Veneers are a great aesthetic solution to your smile that may even help you avoid orthodontic treatment. Subtle changes to your smile can be achieved with veneers, and in most cases, veneer application is completed in only two office visits.
A crown is a permanent covering that fits over an original tooth that is either decayed, damaged, or cracked. Crowns are made of a variety of different materials such as porcelain, gold, acrylic resin, or a mix of these materials. Porcelain generally has the most natural appearance, although it is often less durable.
The treatment plan for a patient receiving a crown involves numbing the tooth to remove the decay in or around it, re-sculpturing the tooth to provide an ideal fit for the crown, making an impression of your teeth in order to create a custom-made crown (usually takes one to two weeks), making a temporary crown out of acrylic resin and fitting it onto the tooth during the interim period when the permanent custom-made crown is being created, applying the permanent crown (when received from the lab) by removing the temporary crown, and fitting the permanent one onto the tooth.
After ensuring that the crown has the proper look and fit, the dentist cements it into place. This process generally consists of a minimum of two to three visits over a three to four week period.
We also offer the CEREC one-appointment crown system, which allows us to shape the tooth, create an all-ceramic crown or onlay, and cement the restoration all in one visit. The type of crown used to restore your tooth is chosen by the doctor to best fit the specific needs presented by the condition of your tooth.
Once the procedure is completed, proper dental hygiene, including daily brushing and flossing, is required to maintain healthy, bacteria-free teeth, gums, and crowns. This helps in the prevention of gum disease. Given proper care, your crowns can last a lifetime.
A bridge is a dental device that fills a space that a tooth previously occupied. A bridge may be necessary to prevent shifting of the teeth that can lead to bite problems (occlusion) and/or jaw problems and resultant periodontal disease. Bridges safeguard the integrity of existing teeth and help maintain a healthy, vibrant smile.
There are three main types of bridges:
- The “Fixed” bridge, the most popular, consists of a filler tooth that is attached to two crowns, which fit over the existing teeth and hold the bridge in place.
- The “Maryland” bridge is commonly used to replace missing front teeth and consists of a filler that is attached to metal bands that are bonded to the abutment teeth. The metal bands consist of a white-colored composite resin that matches existing tooth color.

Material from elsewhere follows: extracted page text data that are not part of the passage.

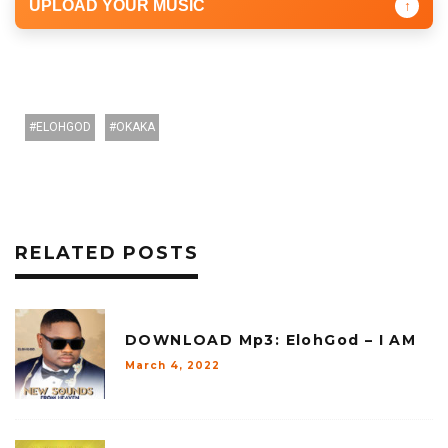
UPLOAD YOUR MUSIC
↑
ELOHGOD
OKAKA
RELATED POSTS
DOWNLOAD Mp3: ElohGod – I AM
March 4, 2022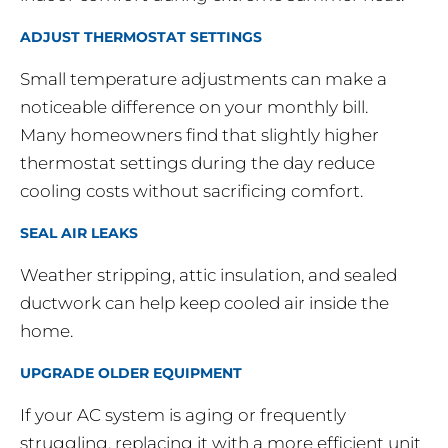
ADJUST THERMOSTAT SETTINGS
Small temperature adjustments can make a
noticeable difference on your monthly bill.
Many homeowners find that slightly higher
thermostat settings during the day reduce
cooling costs without sacrificing comfort.
SEAL AIR LEAKS
Weather stripping, attic insulation, and sealed
ductwork can help keep cooled air inside the
home.
UPGRADE OLDER EQUIPMENT
If your AC system is aging or frequently
struggling, replacing it with a more efficient unit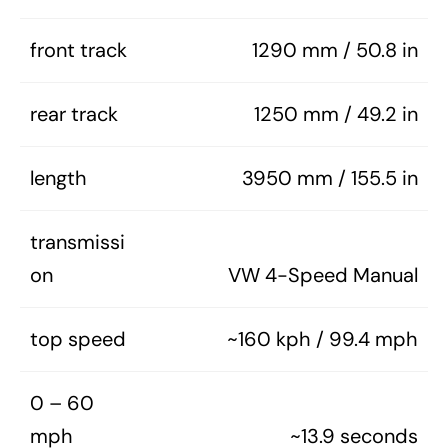
front track
1290 mm / 50.8 in
rear track
1250 mm / 49.2 in
length
3950 mm / 155.5 in
transmissi
on
VW 4-Speed Manual
top speed
~160 kph / 99.4 mph
0 – 60
mph
~13.9 seconds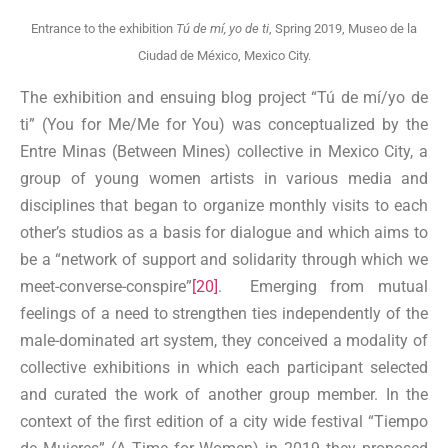
Entrance to the exhibition
Tú de mí, yo de ti
, Spring 2019, Museo de la
Ciudad de México, Mexico City.
The exhibition and ensuing blog project “Tú de mí/yo de
ti” (You for Me/Me for You) was conceptualized by the
Entre Minas (Between Mines) collective in Mexico City, a
group of young women artists in various media and
disciplines that began to organize monthly visits to each
other’s studios as a basis for dialogue and which aims to
be a “network of support and solidarity through which we
meet-converse-conspire”
[20]
. Emerging from mutual
feelings of a need to strengthen ties independently of the
male-dominated art system, they conceived a modality of
collective exhibitions in which each participant selected
and curated the work of another group member. In the
context of the first edition of a city wide festival “Tiempo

- The “Cantilever” bridge is often used when there are teeth on only one side of the span. A typical three-unit cantilever bridge consists of two crowned teeth positioned next to each other on the same side of the missing tooth space. The filler tooth is then connected to the two crowned teeth, which extend into the missing tooth space or end.
Composite bonding is a common solution for repairing chipped or cracked teeth, reducing unsightly gaps or spaces between teeth, and hiding discoloration or faded areas on the tooth’s surface. Bonding improves the appearance of your teeth and enhances your smile.

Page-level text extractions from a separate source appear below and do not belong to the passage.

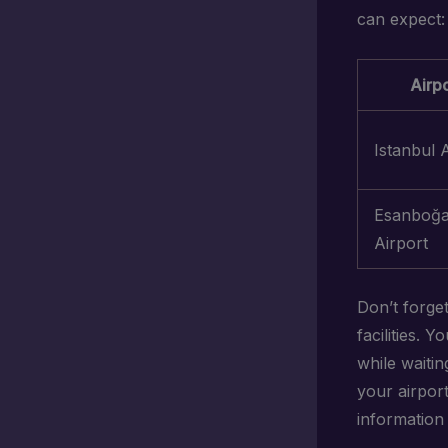
can expect:
Airpo
Istanbul 
Esanboğ
Airport
Don’t forge
facilities. 
while waiti
your airpor
information 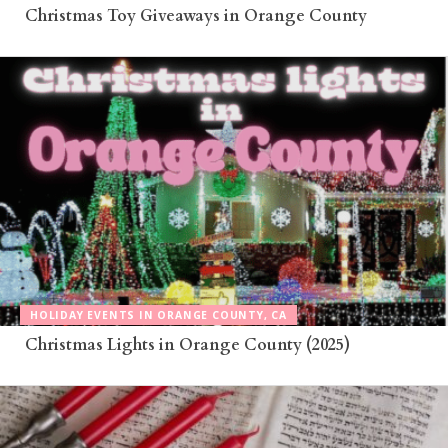
Christmas Toy Giveaways in Orange County
HOLIDAY EVENTS IN ORANGE COUNTY, CA
Christmas Lights in Orange County (2025)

As the name suggests, composite material (of either plastic or resin) is bonded to an existing tooth. Unlike veneers or crowns, composite bonding removes little, if any, of the original tooth.
Composite bonding has many advantages: It is a quick process, which typically lasts less than one hour. It does not reduce the tooth’s original structure and is relatively inexpensive.
Composite resins come in many different shades and provide better matching of shades to the natural color of your teeth.
Composite bonds, however, are not as durable and long-lasting as veneers and crowns and may need to be re-touched or replaced in the future. Composite bonds stain more easily and therefore require proper care and regular cleaning.
In order to ensure the longest possible duration of the bonding, composites should be brushed and flossed daily. Common staining elements include coffee, tea, tobacco, foods, and candy.